━━ Excerpted records ━━
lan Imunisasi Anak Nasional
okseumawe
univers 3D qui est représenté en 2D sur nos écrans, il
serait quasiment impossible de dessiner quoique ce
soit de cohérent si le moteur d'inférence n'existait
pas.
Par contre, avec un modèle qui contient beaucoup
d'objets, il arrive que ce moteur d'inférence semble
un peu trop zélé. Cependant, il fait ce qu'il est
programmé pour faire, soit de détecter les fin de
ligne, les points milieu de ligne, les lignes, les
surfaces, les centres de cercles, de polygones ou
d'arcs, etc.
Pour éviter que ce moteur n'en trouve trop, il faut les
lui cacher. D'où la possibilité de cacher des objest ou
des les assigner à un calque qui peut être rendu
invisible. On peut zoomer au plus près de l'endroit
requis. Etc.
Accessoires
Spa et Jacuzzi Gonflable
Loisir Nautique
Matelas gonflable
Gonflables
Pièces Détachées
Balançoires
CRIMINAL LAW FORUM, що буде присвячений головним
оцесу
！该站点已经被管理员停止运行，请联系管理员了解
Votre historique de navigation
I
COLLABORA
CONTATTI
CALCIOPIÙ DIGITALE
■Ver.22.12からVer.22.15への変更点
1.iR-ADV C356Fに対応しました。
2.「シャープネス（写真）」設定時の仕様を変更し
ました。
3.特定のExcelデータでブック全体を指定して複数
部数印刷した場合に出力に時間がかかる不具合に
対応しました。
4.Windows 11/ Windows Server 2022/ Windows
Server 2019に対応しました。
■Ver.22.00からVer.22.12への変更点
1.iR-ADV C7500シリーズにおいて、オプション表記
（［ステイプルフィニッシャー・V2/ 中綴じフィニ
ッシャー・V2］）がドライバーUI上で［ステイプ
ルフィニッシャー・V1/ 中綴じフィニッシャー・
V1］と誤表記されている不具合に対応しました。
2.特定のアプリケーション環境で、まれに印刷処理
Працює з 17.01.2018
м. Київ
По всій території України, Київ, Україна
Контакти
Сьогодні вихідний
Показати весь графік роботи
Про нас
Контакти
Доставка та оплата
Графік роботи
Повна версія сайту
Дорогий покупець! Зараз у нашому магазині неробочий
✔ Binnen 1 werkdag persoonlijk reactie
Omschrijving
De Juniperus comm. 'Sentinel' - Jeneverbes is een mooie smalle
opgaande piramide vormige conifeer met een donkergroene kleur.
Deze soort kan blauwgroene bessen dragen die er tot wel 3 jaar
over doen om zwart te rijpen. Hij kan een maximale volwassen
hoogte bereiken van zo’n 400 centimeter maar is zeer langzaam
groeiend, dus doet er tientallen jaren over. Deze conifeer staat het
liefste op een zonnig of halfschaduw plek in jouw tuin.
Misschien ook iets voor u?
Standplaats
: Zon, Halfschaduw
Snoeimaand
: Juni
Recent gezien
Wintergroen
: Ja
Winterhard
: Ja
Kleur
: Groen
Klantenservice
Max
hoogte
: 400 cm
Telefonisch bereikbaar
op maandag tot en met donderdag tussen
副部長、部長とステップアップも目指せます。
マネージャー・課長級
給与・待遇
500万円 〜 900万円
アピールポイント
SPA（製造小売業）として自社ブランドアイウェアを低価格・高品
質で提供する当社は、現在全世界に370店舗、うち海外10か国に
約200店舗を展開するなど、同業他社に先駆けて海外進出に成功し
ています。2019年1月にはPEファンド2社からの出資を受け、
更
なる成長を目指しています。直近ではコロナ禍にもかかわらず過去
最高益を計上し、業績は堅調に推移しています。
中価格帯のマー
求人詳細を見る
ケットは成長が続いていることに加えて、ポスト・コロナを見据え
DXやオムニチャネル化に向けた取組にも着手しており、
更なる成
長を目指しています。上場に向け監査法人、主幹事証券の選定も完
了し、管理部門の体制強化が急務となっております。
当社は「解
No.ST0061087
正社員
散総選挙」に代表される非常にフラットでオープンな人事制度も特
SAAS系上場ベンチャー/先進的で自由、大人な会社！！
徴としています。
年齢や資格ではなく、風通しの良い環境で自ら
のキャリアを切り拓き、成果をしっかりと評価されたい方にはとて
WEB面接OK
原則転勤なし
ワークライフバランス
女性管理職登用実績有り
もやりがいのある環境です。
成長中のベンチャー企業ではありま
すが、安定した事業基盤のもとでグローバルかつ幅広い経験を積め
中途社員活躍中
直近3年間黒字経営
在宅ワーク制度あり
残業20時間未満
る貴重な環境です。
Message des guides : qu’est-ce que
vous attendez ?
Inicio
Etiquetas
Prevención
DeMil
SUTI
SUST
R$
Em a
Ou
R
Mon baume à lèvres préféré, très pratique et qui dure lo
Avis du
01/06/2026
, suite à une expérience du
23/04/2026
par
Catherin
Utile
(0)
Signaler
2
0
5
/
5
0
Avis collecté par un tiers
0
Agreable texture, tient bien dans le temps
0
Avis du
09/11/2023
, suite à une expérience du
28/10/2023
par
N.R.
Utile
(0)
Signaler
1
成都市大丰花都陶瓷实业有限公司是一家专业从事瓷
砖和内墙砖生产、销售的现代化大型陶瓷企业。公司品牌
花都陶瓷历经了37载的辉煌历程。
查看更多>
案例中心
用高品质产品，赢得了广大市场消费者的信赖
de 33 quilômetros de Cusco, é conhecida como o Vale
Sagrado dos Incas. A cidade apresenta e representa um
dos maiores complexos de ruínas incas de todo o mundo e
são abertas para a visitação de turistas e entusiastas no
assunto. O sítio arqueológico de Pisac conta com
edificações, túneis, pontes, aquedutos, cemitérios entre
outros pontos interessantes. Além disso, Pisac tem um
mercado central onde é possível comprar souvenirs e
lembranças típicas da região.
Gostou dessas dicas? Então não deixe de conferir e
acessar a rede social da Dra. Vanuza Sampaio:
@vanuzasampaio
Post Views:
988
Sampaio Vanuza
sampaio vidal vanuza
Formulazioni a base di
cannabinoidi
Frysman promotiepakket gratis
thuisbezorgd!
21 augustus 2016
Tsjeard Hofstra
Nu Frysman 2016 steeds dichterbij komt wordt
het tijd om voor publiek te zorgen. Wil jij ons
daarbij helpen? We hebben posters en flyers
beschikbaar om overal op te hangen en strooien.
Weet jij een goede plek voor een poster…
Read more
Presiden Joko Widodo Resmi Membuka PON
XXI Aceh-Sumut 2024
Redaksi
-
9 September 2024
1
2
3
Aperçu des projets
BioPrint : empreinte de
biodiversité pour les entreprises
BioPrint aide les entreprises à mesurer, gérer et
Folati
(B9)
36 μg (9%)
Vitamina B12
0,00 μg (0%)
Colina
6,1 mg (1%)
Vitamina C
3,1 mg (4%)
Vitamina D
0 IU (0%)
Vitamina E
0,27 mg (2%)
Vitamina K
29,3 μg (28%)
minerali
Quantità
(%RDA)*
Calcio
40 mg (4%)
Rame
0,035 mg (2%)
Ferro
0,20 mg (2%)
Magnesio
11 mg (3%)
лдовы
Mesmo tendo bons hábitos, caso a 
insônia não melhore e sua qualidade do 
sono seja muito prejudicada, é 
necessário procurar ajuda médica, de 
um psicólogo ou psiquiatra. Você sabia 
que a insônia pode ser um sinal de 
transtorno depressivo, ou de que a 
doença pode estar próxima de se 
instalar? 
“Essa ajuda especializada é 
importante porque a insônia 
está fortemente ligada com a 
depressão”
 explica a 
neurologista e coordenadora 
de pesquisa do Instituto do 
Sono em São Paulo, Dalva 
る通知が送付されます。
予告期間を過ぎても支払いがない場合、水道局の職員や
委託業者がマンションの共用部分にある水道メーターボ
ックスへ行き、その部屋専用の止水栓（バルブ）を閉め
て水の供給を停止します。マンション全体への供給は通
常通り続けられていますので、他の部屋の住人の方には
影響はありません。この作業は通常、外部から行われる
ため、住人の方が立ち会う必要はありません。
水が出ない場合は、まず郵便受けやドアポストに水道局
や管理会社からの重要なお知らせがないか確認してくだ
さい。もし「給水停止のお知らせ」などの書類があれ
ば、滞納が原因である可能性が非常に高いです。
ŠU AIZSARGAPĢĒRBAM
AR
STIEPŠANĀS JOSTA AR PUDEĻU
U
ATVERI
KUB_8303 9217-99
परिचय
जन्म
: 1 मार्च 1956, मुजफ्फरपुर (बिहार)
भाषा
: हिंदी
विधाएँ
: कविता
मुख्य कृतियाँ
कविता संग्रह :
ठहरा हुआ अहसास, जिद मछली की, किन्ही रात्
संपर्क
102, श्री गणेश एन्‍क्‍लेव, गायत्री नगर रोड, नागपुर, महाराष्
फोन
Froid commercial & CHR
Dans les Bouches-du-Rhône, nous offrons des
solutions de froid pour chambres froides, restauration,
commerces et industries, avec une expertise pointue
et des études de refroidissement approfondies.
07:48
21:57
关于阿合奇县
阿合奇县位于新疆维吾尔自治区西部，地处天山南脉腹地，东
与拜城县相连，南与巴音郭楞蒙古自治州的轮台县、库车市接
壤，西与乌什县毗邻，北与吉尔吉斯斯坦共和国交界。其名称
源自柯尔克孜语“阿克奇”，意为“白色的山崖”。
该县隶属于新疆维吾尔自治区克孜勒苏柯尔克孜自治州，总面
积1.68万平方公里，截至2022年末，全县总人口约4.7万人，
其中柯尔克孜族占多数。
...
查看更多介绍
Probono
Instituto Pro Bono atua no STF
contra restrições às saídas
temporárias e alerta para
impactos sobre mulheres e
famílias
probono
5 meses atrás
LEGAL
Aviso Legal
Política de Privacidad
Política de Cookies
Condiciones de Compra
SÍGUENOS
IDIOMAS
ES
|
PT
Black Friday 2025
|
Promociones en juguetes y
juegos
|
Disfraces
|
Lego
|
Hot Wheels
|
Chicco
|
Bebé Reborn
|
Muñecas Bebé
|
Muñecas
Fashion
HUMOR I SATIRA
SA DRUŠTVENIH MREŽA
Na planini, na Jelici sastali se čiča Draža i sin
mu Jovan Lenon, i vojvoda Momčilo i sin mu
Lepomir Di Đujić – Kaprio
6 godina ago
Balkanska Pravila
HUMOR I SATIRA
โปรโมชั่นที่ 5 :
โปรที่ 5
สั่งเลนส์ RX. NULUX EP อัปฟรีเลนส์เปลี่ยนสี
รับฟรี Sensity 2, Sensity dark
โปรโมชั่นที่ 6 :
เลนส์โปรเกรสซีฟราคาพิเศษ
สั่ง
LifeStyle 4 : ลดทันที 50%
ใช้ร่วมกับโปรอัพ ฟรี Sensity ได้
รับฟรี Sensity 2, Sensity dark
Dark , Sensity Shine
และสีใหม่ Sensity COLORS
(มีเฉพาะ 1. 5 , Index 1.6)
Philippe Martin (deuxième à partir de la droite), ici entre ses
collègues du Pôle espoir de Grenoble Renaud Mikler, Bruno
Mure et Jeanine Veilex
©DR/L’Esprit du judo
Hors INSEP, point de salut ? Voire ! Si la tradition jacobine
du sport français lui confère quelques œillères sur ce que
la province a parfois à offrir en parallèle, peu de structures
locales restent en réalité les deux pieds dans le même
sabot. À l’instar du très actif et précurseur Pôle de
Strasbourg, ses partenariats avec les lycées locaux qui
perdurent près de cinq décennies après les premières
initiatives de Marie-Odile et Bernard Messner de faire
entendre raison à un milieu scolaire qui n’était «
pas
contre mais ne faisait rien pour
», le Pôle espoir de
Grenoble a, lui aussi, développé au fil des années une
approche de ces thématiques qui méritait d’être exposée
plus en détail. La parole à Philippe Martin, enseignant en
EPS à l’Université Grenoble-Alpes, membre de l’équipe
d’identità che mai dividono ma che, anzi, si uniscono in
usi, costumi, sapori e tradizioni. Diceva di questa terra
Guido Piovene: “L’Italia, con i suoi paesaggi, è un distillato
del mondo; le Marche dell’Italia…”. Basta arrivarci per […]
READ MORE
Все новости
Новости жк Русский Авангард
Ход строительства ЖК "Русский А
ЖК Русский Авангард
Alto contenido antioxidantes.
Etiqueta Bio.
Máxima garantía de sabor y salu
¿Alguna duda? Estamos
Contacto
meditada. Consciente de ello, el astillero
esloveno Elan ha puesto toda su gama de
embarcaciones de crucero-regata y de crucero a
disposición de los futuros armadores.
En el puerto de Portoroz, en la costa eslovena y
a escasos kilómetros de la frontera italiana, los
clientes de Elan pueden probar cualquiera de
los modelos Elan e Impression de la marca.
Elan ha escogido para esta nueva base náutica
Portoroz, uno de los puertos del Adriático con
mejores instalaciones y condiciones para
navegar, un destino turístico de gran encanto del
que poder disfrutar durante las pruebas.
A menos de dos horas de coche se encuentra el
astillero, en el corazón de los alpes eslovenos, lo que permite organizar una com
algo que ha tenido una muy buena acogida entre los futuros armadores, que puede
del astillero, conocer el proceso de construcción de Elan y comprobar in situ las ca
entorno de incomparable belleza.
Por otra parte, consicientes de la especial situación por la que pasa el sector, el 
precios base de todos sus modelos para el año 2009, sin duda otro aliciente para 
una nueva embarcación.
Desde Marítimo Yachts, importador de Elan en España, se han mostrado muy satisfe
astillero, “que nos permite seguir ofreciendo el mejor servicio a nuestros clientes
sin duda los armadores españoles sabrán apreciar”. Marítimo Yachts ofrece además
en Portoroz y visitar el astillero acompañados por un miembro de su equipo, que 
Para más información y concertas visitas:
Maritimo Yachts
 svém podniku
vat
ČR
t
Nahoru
━━━
Please rewrite the data, starting with its first line and going on through the line with "ligne, les points", putting "moteur de détection" wherever "moteur d'inférence" appears and changing nothing else. Give only those lines.

**Task output:**
lan Imunisasi Anak Nasional
okseumawe
univers 3D qui est représenté en 2D sur nos écrans, il
serait quasiment impossible de dessiner quoique ce
soit de cohérent si le moteur de détection n'existait
pas.
Par contre, avec un modèle qui contient beaucoup
d'objets, il arrive que ce moteur de détection semble
un peu trop zélé. Cependant, il fait ce qu'il est
programmé pour faire, soit de détecter les fin de
ligne, les points milieu de ligne, les lignes, les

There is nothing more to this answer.